El señor Ryder sonrió cordialmente. Afuera, un gato lanzó un melancólico maullido a la luna.
—¿Confiando en esa cruz que puso en la puerta, eh, hijo? —dijo el señor Ryder—. Yo no lo haría, si fuera usted. Conozco esa historia que mencionó; la oí cuando era un niño pequeño. Volví al callejón para hacer el papel del perro con ojos tan grandes como ruedas de carro. Si estuviera ahora en ese callejón, vería que cada puerta está marcada con una cruz idéntica.
Tommy dejó caer la cabeza, desanimado.
—Creía que era usted muy astuto, ¿verdad? —dijo Ryder.
Apenas salieron esas palabras de sus labios, se oyó un golpe seco en la puerta.
—¿Qué es eso? —exclamó, sobresaltado.
Al mismo tiempo, comenzó un asalto en la parte delantera de la casa. La puerta trasera era endeble. La cerradura cedió casi de inmediato y el inspector Marriot apareció en el umbral.
—Bien hecho, Marriot —dijo Tommy—. Tenía usted toda la razón sobre el barrio. Me gustaría presentarle al señor Hank Ryder, que conoce los mejores cuentos de hadas.

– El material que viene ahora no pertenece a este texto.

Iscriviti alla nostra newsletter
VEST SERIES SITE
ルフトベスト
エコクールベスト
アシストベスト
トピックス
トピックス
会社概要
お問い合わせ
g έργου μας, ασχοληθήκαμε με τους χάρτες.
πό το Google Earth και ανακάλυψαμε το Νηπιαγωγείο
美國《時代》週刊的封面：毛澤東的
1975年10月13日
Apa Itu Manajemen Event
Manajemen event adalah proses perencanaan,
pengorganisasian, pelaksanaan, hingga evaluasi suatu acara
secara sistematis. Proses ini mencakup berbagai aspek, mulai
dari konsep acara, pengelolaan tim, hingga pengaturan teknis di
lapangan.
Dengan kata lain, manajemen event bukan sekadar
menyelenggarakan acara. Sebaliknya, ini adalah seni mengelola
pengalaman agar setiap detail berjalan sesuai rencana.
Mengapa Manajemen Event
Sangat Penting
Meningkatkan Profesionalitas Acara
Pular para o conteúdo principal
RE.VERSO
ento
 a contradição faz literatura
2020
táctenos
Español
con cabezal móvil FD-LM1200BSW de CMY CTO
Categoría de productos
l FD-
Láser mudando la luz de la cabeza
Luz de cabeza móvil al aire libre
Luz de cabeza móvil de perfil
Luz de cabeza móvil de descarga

—Ya ve, señor Ryder —añadió con suavidad—, he tenido mis sospechas sobre usted. Albert (ese muchacho de aspecto importante y orejas grandes es Albert) tenía órdenes de seguirnos en su motocicleta si usted y yo salíamos a dar una vuelta en automóvil en algún momento. Y, mientras yo marcaba ostensiblemente una cruz de tiza en la puerta para atraer su atención, también vacié una botellita de valeriana en el suelo. Un olor desagradable, pero a los gatos les encanta. Todos los gatos del vecindario se reunieron afuera para señalar la casa correcta cuando llegaron Albert y la policía.
Miró al atónito señor Ryder con una sonrisa y luego se puso de pie.
—Te dije que te atraparía, El Crackler, y te he atrapado —observó.
«¿De qué demonios está hablando?», preguntó el señor Ryder. «¿Qué quiere decir con “el Crackler”?»
«Lo encontrará en el glosario del próximo diccionario criminal», dijo Tommy. «De etimología dudosa».
Miró a su alrededor con una sonrisa radiante.
«Y todo hecho sin Nariz», murmuró animadamente. «Buenas noches, Marriot. Debo irme ahora, donde me espera el final feliz de la historia. No hay recompensa como el amor de una buena mujer, y el amor de una buena mujer me espera en casa... es decir, eso espero, aunque hoy en día nunca se sabe. Este ha sido un trabajo muy peligroso, Marriot. ¿Conoce al capitán Jimmy Faulkener? Baila de una manera sencillamente maravillosa y, en cuanto a su gusto por los cócteles... ¡Sí, Marriot, ha sido un trabajo muy peligroso!»